7. Software paths that actually use INT8
Not all “INT8 inference” paths use INT8 arithmetic end-to-end. Some frameworks quantize weights but dequantize to FP32 before matrix multiplies — giving you the memory bandwidth savings but not the compute savings.
| Framework | True INT8 compute | Notes |
|---|---|---|
| TensorRT | Yes | Requires explicit INT8 calibration; best throughput on NVIDIA |
| ONNX Runtime (CUDA EP) | Yes (with TensorRT provider) | Fallback to FP32 without it |
| ONNX Runtime (CPU EP) | Yes | Uses VNNI/NEON INT8 paths |
torch.ao.quantization | Yes (CPU); partial (CUDA) | CUDA INT8 is less mature |
| llama.cpp | Yes | Highly optimised for CPU INT8/INT4 |
| CoreML | Yes | Optimised for Apple Neural Engine |
On NVIDIA hardware, TensorRT is the reference path for true INT8 throughput. On CPU, ONNX Runtime with the CPU execution provider uses AVX-512 VNNI (on Intel) or NEON (on ARM) for genuine INT8 matrix multiply.
8. A worked example: quantizing a ResNet-50
import torch
from torchvision.models import resnet50
from torch.ao.quantization import get_default_qconfig, prepare, convert
model = resnet50(pretrained=True).eval()
# Step 1: Set quantization config (symmetric weights, asymmetric activations)

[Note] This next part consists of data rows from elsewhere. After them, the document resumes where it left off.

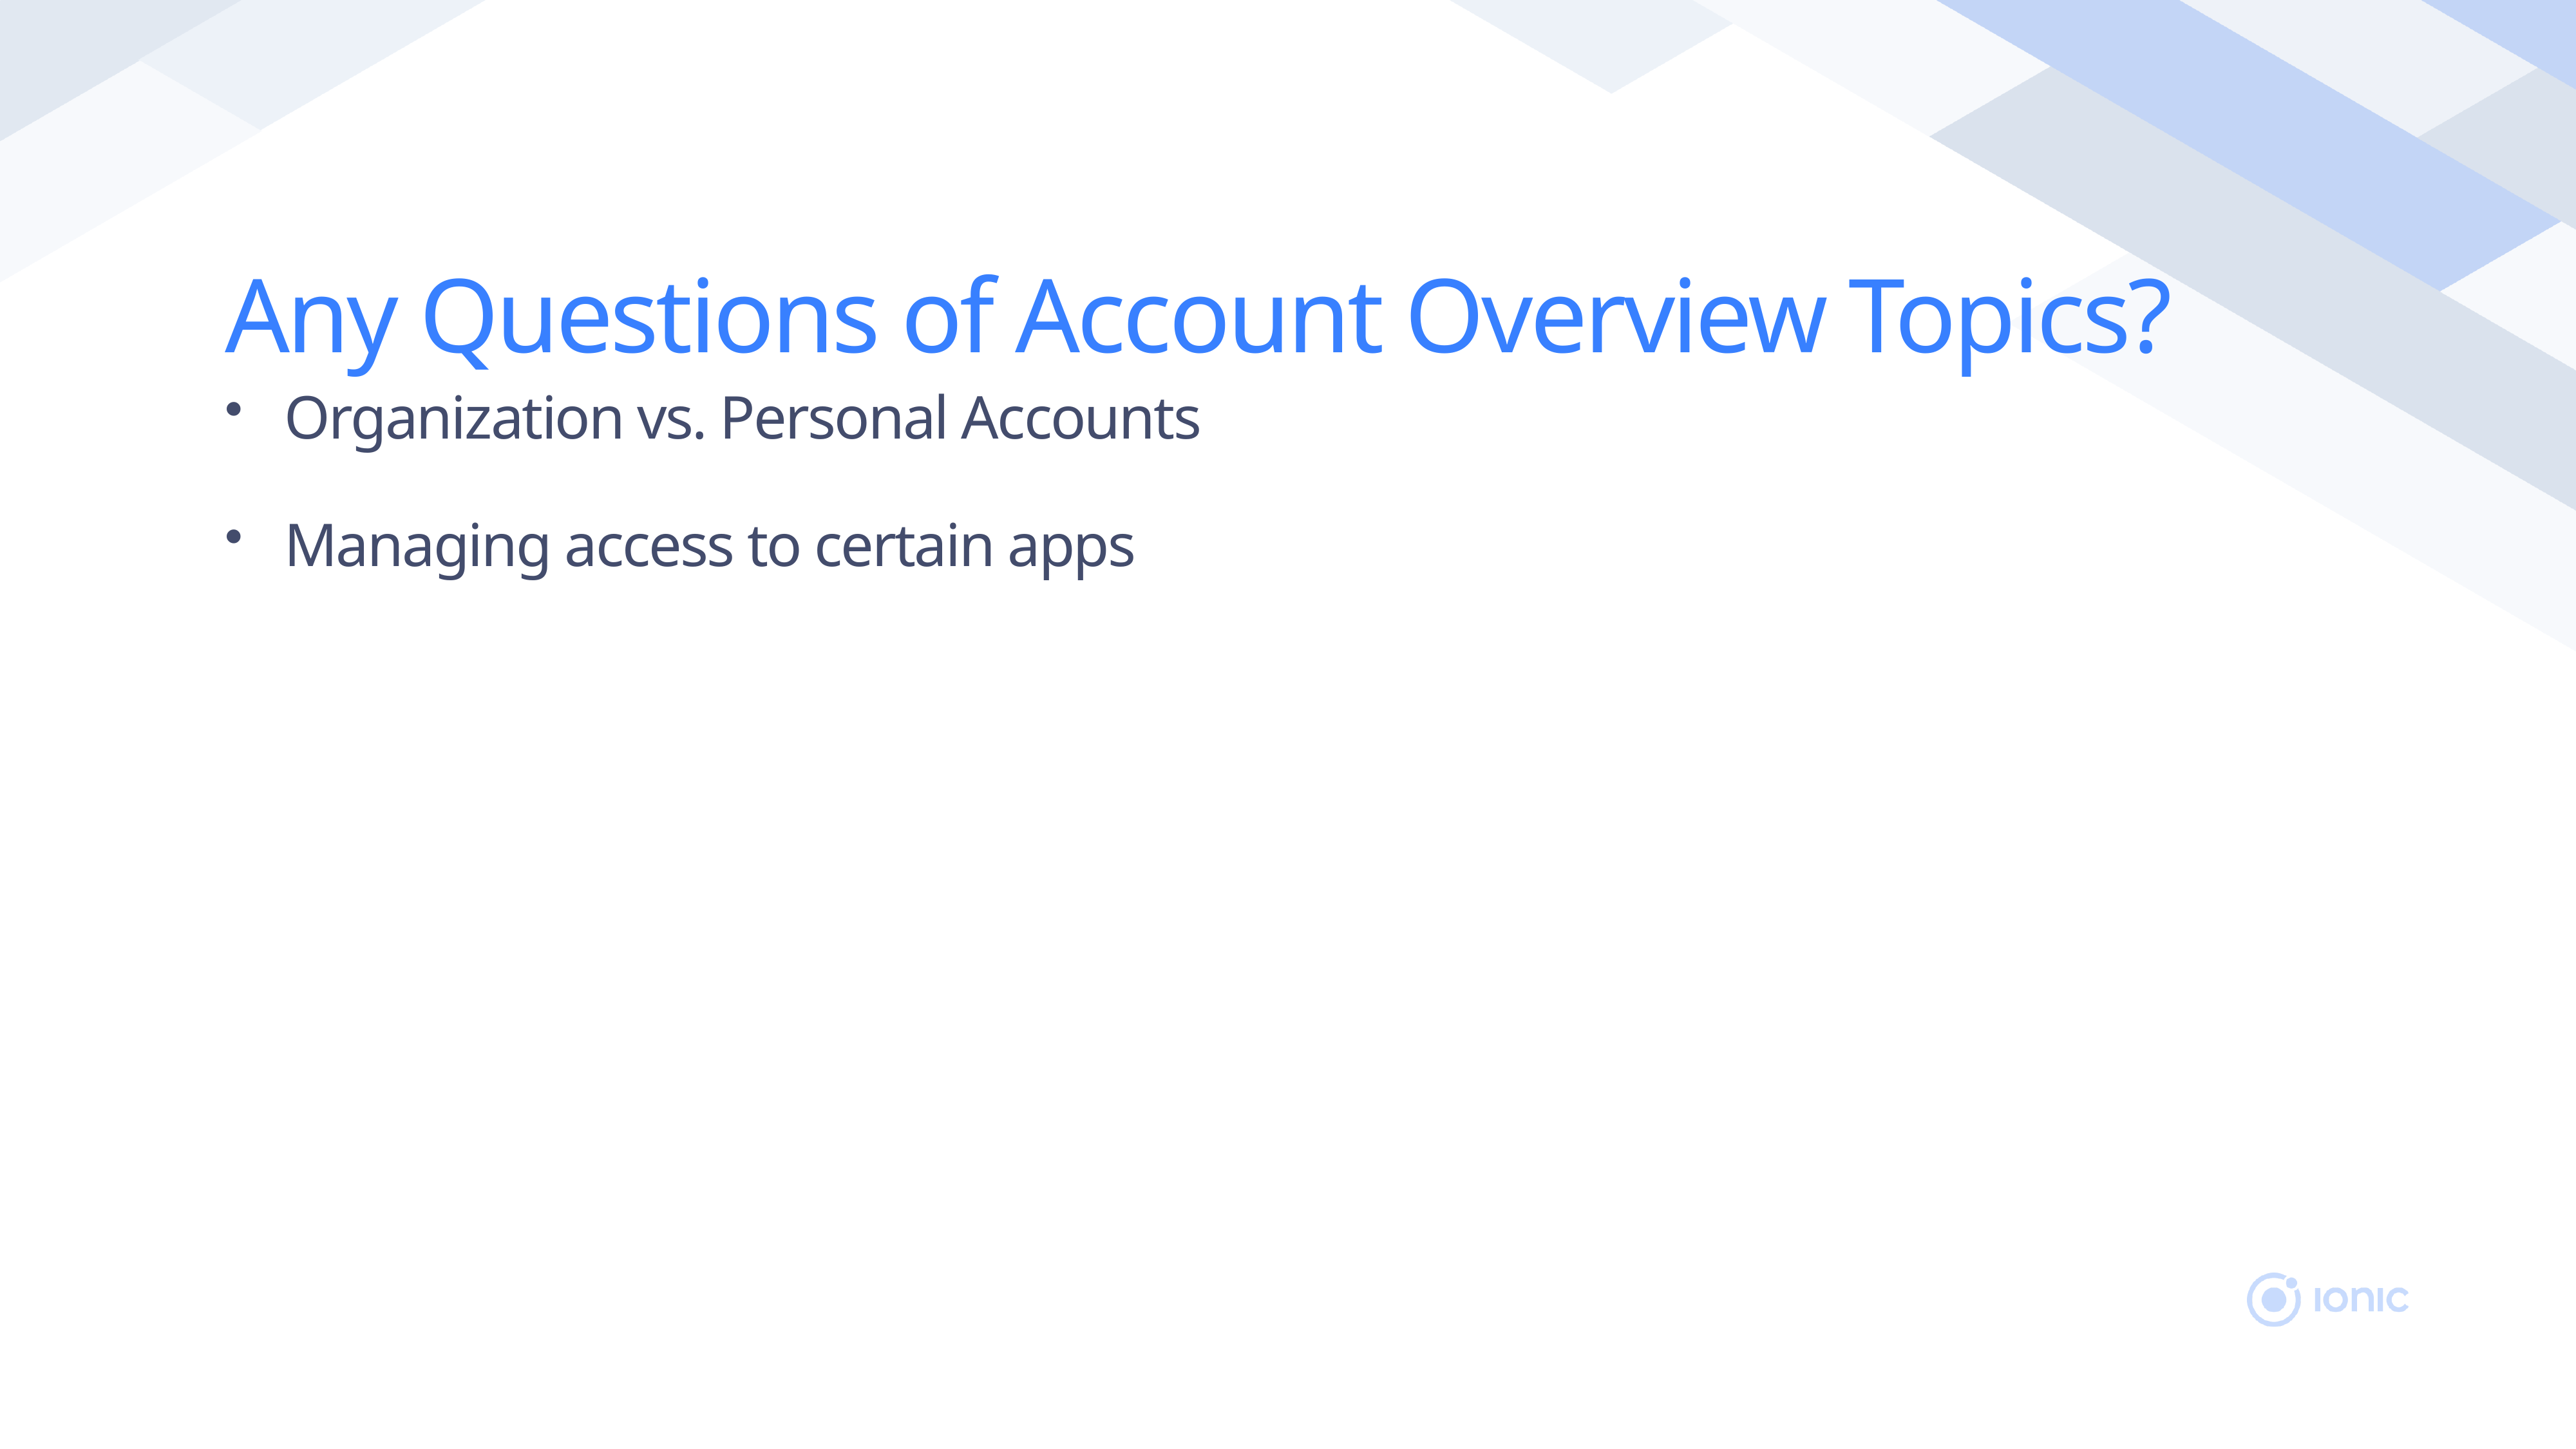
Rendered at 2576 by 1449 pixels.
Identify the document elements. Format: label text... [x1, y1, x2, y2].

text_box Organization vs. Personal Accounts Managing access to certain apps [220, 388, 2356, 1267]
picture [0, 0, 2576, 1449]
title Any Questions of Account Overview Topics? [219, 196, 2214, 352]
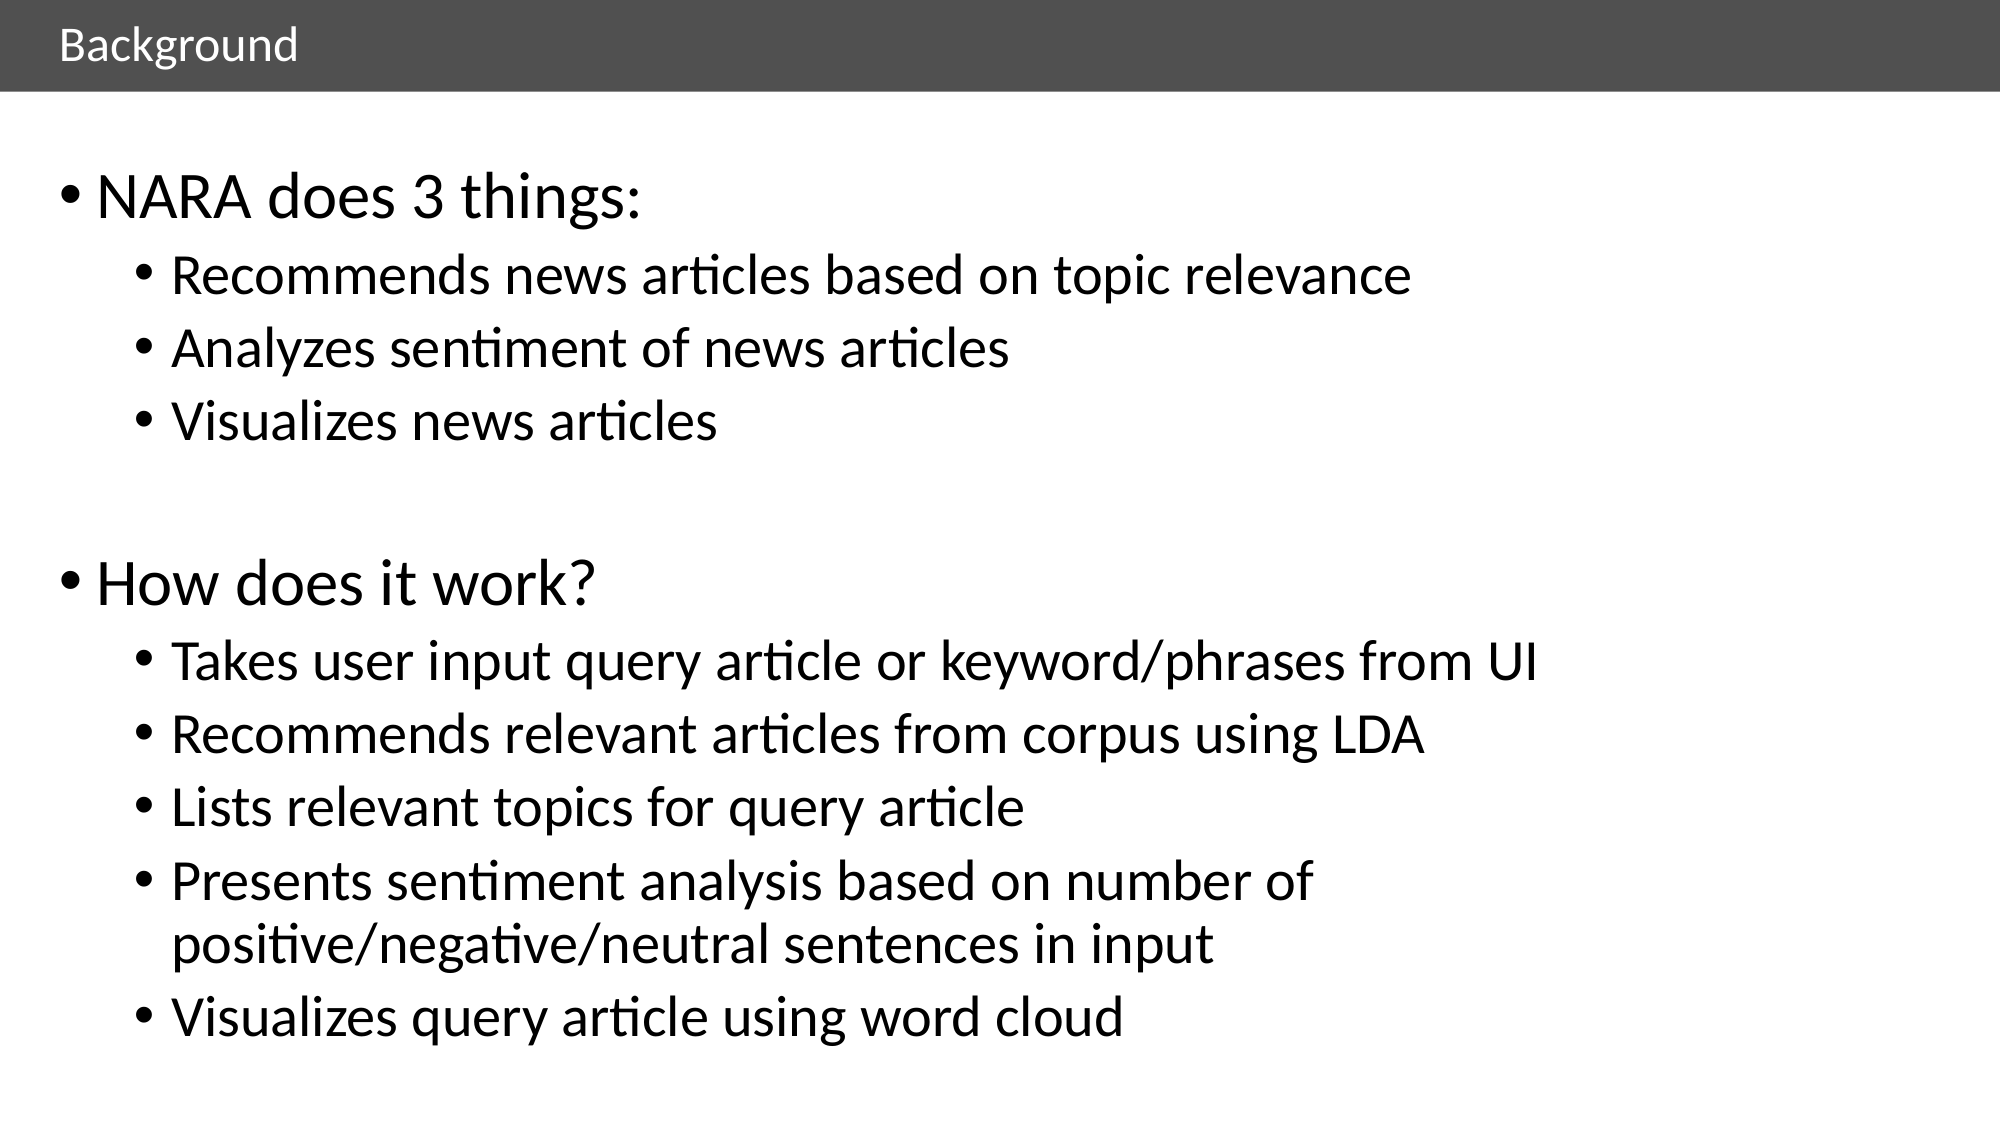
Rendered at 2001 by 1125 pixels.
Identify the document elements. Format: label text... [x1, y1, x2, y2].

text_box NARA does 3 things: Recommends news articles based on topic relevance Analyzes sentiment of news articles Visualizes news articles How does it work? Takes user input query article or keyword/phrases from UI Recommends relevant articles from corpus using LDA Lists relevant topics for query article Presents sentiment analysis based on number of positive/negative/neutral sentences in input Visualizes query article using word cloud [43, 154, 1863, 1030]
title Background [43, 10, 1956, 82]
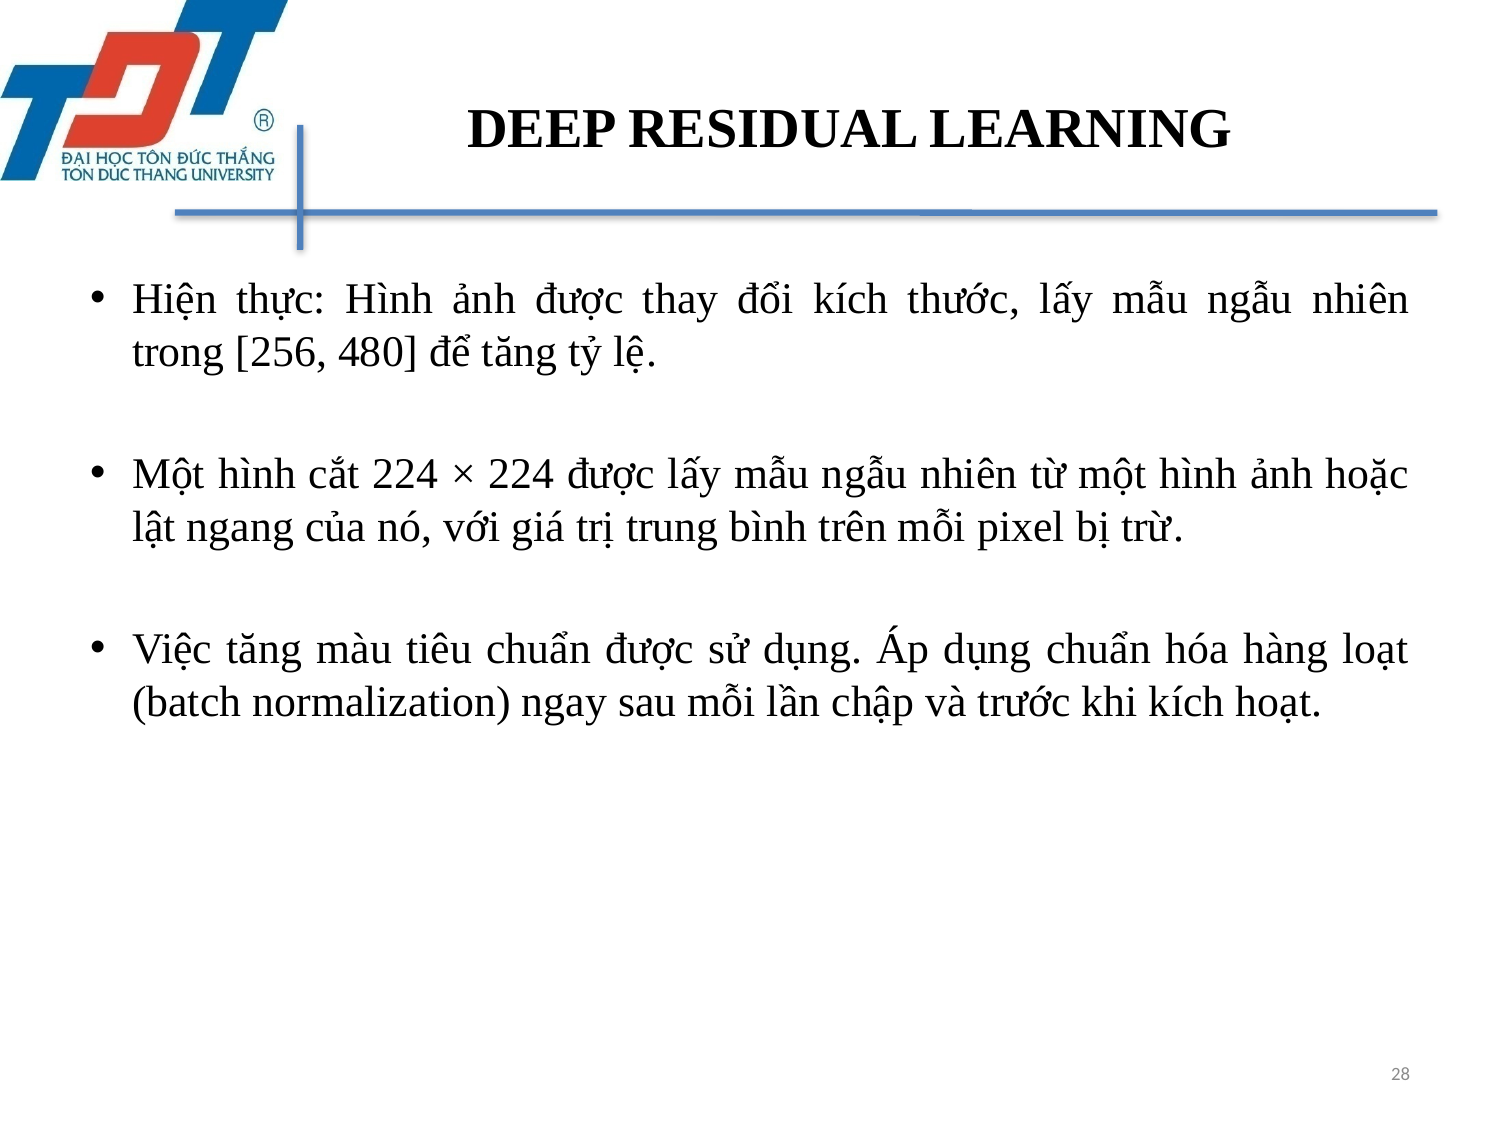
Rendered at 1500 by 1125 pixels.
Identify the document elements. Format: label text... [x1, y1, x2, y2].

picture [0, 0, 288, 181]
list Hiện thực: Hình ảnh được thay đổi kích thước, lấy mẫu ngẫu nhiên trong [256, 480] để tăng tỷ lệ. Một hình cắt 224 × 224 được lấy mẫu ngẫu nhiên từ một hình ảnh hoặc lật ngang của nó, với giá trị trung bình trên mỗi pixel bị trừ. Việc tăng màu tiêu chuẩn được sử dụng. Áp dụng chuẩn hóa hàng loạt (batch normalization) ngay sau mỗi lần chập và trước khi kích hoạt. [75, 262, 1425, 1005]
title DEEP RESIDUAL LEARNING [174, 31, 1500, 219]
slide_number 28 [1074, 1042, 1425, 1103]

model.qconfig = get_default_qconfig('x86') # or 'arm' for mobile
# Step 2: Insert observer nodes
model_prepared = prepare(model)
# Step 3: Calibration run (use your representative data)
with torch.no_grad():
for images, _ in calibration_loader:
model_prepared(images)
# Step 4: Convert to INT8
model_int8 = convert(model_prepared)
# model_int8 is now a fully INT8 model
torch.save(model_int8.state_dict(), 'resnet50_int8.pt')
The qconfig encodes the symmetric/asymmetric choice and the per-channel vs. per-tensor decision. 'x86' selects per-channel symmetric for weights and per-tensor asymmetric for activations — the configuration that maximises accuracy on x86 hardware with VNNI support.
9. Quick-look summary
| Decision | Common choice | When to deviate |
|---|---|---|
| Symmetric vs. asymmetric | Symmetric for weights, asymmetric for activations | Always |
| Granularity | Per-channel for weights | Per-tensor if latency budget is very tight |
| PTQ vs. QAT | PTQ for models >100M params | QAT if PTQ accuracy loss is >1% |
| Calibration size | 128–512 samples | More if task is distribution-sensitive |
| Framework | TensorRT (GPU) / ONNX Runtime (CPU) | Framework-native if TRT adds too much complexity |
INT8 quantization is not a checkbox — it is a pipeline with four or five decisions, each of which affects both accuracy and throughput. The good news is that for most models above a few hundred million parameters, the default choices (per-channel weights, asymmetric activations, PTQ with a small calibration set) get you within 1% of FP32 accuracy and 2–4× the throughput. The bad news is that the defaults are different in every framework, and none of them tell you this clearly.